Neulich sagte mir jemand, dass einige Links zu meinen Webseiten nicht funktionieren und ins Leere laufen oder dass sie als unsicher gebrandmarkt werden und man regelrecht Angst vor ihnen bekäme. Ganz vorne betreibt der Google-Browser “Chrome” dieses neue Geschäftsmodell, denn er schließt standardmäßig alle Webseiten aus, die nicht dem “neuen” Protokoll der SSL-Verschlüsselung nachkommen. Gemeint ist hiermit der Unterschied von http zu https. Diese Verschlüsselung mag für manche Webseiten geboten sein, etwa fürs Online-Banking, für Shops oder für solche Projekte, auf denen eine Kommunikation mit sensiblen Daten stattfinden. Als Schutz für unbedarfte User sperrt Chrome vorsorglich alle Seiten ohne SSL-Verschlüsselung.
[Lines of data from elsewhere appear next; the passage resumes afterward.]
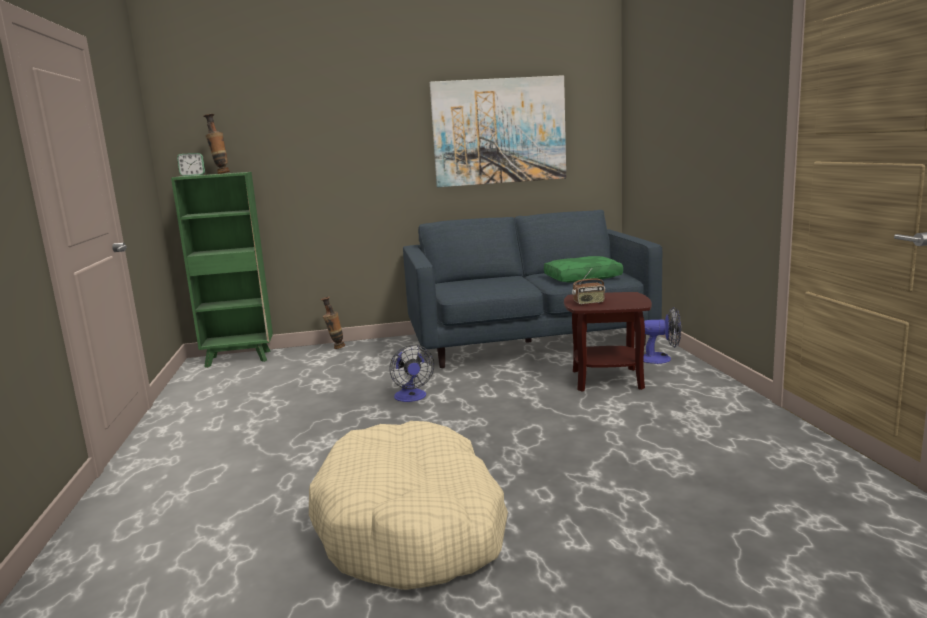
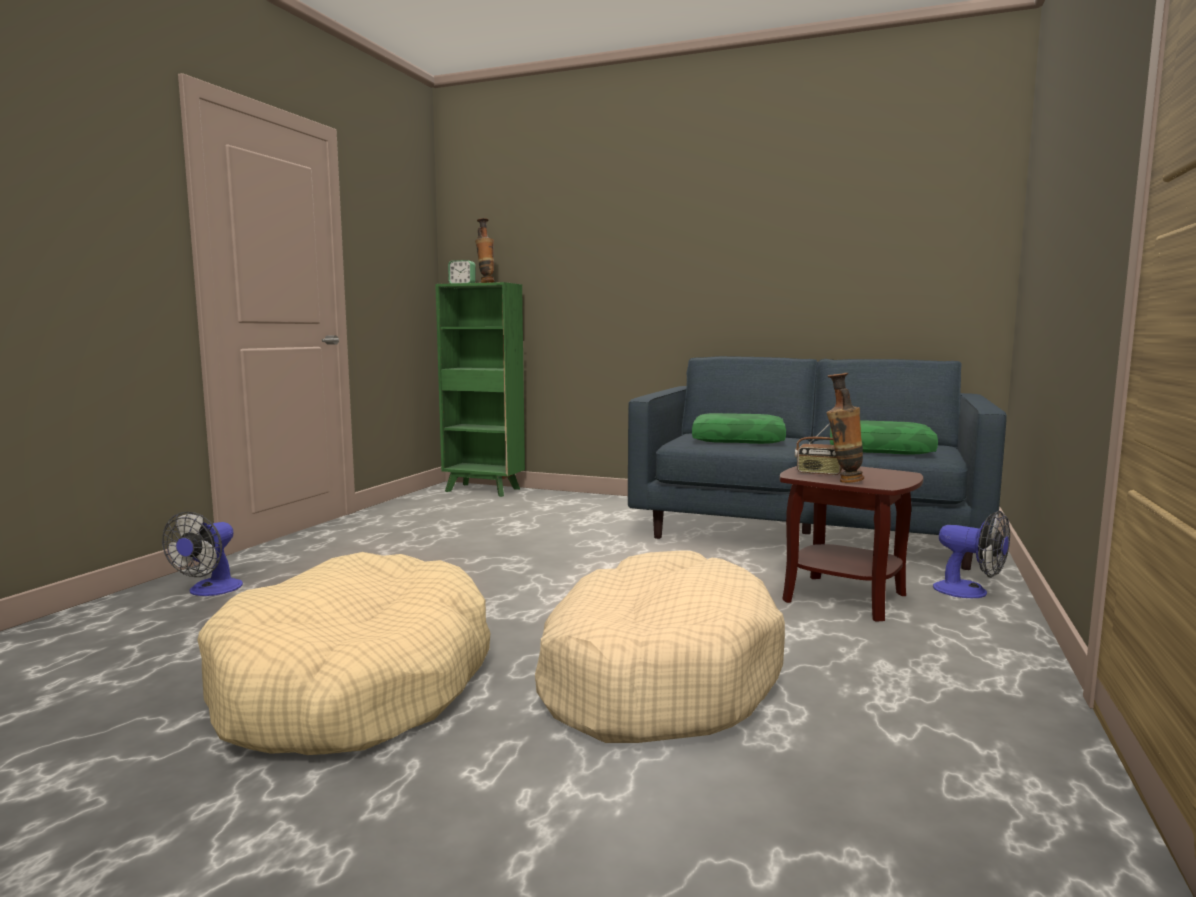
camera: 30 degrees right, 5 degrees down
(335, 348) = (583, 497): vase -> vase (843, 481)
(411, 398) = (575, 559): fan -> fan (210, 591)
(484, 284) = (739, 440): none -> green pillow
(499, 131) = (822, 245): picture -> none
(579, 457) = (655, 675): none -> beige dog bed

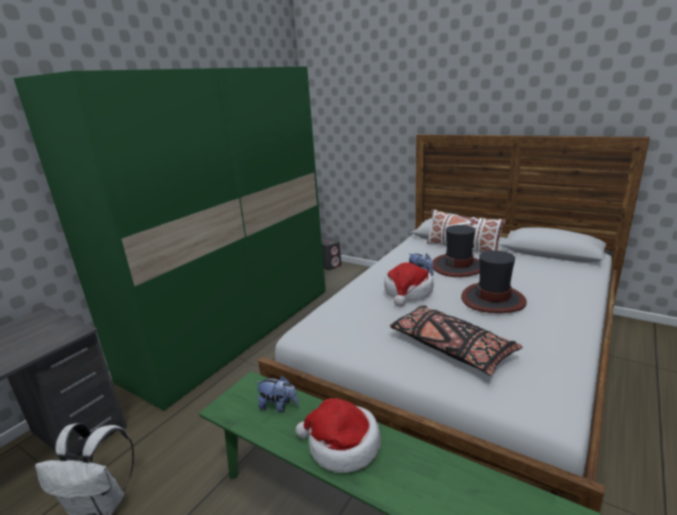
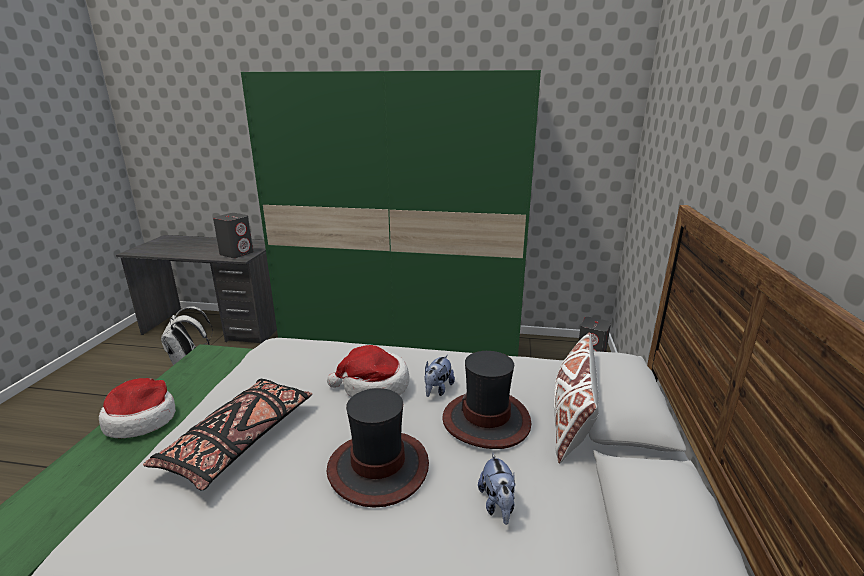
camera: 65 degrees right, 0 degrees up
(49, 335) = (237, 253): none -> grey speaker
(278, 406) = (202, 375): plush toy -> plush toy (497, 505)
Findet wie bei meinen Webseiten aber gar keine Kommunikation statt, fällt dieses Argument für ein betreutes Surfen wie ein Kartenhaus in sich zusammen. Die betreffenden Webseiten gehören zu den sichersten Seiten des gesamten Internets, denn auf ihnen wird nur ein Bild mit Text gezeigt, nicht mal ein Kommentar ist dort möglich, aber sie werden dennoch ausgesperrt oder es wird vor ihnen gewarnt. Wie kann das sein?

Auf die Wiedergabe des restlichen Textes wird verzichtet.